Serrato also claimed she saw Nondorf with the bat over his head, poised to attack before he was shot, Madera said.
"But we know that didn't happen. Nothing near that ever happened," Madera said.
Madera argued it was a case of first-degree murder.
"When you shoot someone in the face you intend to kill them," Madera said.
The prosecutor argued that everything Nondorf owned was in the room and that he had a right to protect his belongings with the bat.
"Let's say for the sake of argument he was swinging that bat like mad," Madera said. "(Dunlap) was in no danger to anyone who stayed out of (Nondorf's) home."
She disputed Dunlap's claim of self-defense.
"That's not standing your ground -- that's revenge," Madera said of the motivation to shoot Nondorf.
Nondorf "decided he brought a pee wee bat to a gun fight so he withdrew" before he was shot, Madera said.
Madera said police never recovered the gun used in the shooting.
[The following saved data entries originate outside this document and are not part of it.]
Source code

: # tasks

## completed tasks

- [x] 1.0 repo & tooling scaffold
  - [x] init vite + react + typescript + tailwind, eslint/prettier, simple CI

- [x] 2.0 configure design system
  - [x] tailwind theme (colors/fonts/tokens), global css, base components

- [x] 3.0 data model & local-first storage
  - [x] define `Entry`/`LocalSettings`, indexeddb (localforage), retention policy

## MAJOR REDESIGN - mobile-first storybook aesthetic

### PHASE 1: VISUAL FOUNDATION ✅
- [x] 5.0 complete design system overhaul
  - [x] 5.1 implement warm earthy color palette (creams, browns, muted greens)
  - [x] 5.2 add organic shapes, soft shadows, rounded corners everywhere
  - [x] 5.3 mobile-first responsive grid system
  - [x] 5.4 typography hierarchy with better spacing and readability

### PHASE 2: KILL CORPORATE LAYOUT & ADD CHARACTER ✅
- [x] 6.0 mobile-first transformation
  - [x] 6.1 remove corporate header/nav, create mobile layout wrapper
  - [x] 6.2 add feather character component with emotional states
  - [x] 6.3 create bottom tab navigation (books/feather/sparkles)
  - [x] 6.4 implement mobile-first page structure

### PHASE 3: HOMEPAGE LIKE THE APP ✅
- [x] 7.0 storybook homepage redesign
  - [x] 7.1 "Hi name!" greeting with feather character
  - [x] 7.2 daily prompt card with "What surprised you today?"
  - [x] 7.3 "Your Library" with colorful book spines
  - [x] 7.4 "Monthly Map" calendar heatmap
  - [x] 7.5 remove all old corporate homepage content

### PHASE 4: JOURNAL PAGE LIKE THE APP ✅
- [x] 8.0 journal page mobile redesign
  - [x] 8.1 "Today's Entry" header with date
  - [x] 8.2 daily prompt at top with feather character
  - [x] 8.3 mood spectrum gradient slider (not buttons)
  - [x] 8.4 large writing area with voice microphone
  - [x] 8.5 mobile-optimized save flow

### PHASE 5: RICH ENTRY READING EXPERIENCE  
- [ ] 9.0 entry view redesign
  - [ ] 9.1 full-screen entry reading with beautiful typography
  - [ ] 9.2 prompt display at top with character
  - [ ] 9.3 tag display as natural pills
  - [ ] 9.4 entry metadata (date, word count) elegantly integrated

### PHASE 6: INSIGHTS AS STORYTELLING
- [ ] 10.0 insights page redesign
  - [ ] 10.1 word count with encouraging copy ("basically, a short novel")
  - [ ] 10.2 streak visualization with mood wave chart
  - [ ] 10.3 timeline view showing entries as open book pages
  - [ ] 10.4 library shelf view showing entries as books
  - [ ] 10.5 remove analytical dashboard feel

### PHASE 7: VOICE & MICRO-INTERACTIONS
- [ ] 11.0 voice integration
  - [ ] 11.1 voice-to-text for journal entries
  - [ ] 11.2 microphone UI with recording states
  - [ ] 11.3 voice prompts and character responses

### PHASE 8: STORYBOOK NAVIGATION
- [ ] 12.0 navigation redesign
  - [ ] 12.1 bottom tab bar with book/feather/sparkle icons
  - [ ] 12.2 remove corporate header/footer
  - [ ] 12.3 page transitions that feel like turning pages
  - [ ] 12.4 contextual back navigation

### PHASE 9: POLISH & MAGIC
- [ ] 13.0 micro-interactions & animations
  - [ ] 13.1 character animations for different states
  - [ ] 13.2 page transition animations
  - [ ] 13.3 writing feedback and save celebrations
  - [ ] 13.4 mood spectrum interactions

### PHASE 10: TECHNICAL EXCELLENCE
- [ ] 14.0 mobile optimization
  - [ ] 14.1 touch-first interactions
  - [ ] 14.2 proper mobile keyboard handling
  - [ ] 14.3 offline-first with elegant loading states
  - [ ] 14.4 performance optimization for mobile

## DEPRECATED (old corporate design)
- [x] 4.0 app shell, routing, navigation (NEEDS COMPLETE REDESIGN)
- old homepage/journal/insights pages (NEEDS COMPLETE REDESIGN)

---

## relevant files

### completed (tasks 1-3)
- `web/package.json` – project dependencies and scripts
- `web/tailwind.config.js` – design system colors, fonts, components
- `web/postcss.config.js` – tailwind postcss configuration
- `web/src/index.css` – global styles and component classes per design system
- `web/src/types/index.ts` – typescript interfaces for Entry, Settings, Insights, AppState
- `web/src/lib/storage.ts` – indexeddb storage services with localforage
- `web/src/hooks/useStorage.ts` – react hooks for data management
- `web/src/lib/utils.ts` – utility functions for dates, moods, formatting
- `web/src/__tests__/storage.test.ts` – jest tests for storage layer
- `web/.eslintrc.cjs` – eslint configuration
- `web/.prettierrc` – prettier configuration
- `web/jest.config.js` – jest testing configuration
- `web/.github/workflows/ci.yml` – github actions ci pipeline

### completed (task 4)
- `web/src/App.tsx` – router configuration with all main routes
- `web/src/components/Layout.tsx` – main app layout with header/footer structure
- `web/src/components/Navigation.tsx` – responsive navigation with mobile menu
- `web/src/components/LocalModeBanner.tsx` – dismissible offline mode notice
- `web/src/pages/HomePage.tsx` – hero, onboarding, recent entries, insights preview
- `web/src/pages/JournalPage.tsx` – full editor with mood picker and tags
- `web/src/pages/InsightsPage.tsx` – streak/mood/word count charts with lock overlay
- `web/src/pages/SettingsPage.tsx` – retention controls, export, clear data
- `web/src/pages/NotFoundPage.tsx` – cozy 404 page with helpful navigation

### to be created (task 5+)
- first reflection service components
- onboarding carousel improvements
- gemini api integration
During his closing argument, Talley re-enacted much of the dispute with the blood-spattered bat, arguing that the stains on it show it had to be held aloft at the time Nondorf was shot.
"In what sense is Mr. Nondorf a victim," Talley said. "He provokes a fight, he introduces lethal force when he brings a bat out."
Dunlap "gets to shoot a guy charging him with a bat," Talley argued.
Talley also argued that Calvillo was lying when she said she was trying to call police and had her back turned when Nondorf was shot.
Calvillo's testimony was "almost nothing but lies," Talley argued.
Talley also disputed the "false equivalency" of the racial slurs. He said the "N-word" is a "loaded word with a lot of history of violence behind it."
Talley argued the video showed Nondorf's arm "coming out of the room" right before he was shot. He denied Madera's argument that Dunlap can be seen "punching into the room."
If Nondorf wanted to "protect (his) things then close your door," Talley said.
Talley argued Blow can be seen jumping back before shots were fired "because of the bat."
Talley asked the jurors to consider a role reversal and imagine a fictional white Chad Wentworth III shooting in self-defense after being attacked by a bat-wielding Black man at a fancy hotel in Laguna Niguel.
"Do you think Chad would be charged with murder?" Talley argued. "And can you imagine the howls of justice for Chad?"
Talley argued Madera has to "prove it's not self-defense. Are we really a color-blind society? Your vote will tell us a great deal about that."